» WHAT YOU NEED TO DO
In your copy, set down the entries exactly and exclude the pictures.

» PROVIDED INFORMATION
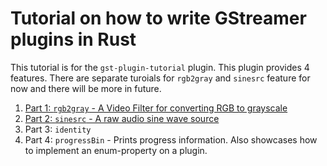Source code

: # Tutorial on how to write GStreamer plugins in Rust

This tutorial is for the `gst-plugin-tutorial` plugin. This plugin provides 4 features. There are separate turoials for `rgb2gray` and `sinesrc` feature for now and there will be more in future.

1. [Part 1: `rgb2gray` - A Video Filter for converting RGB to grayscale](tutorial-1.md)
2. [Part 2: `sinesrc` - A raw audio sine wave source](tutorial-2.md)
3. Part 3: `identity` 
4. Part 4: `progressBin` - Prints progress information. Also showcases how to implement an enum-property on a plugin.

» SOLUTION
Source code

: # Tutorial on how to write GStreamer plugins in Rust

This tutorial is for the `gst-plugin-tutorial` plugin. This plugin provides 4 features. There are separate turoials for `rgb2gray` and `sinesrc` feature for now and there will be more in future.

1. [Part 1: `rgb2gray` - A Video Filter for converting RGB to grayscale](tutorial-1.md)
2. [Part 2: `sinesrc` - A raw audio sine wave source](tutorial-2.md)
3. Part 3: `identity` 
4. Part 4: `progressBin` - Prints progress information. Also showcases how to implement an enum-property on a plugin.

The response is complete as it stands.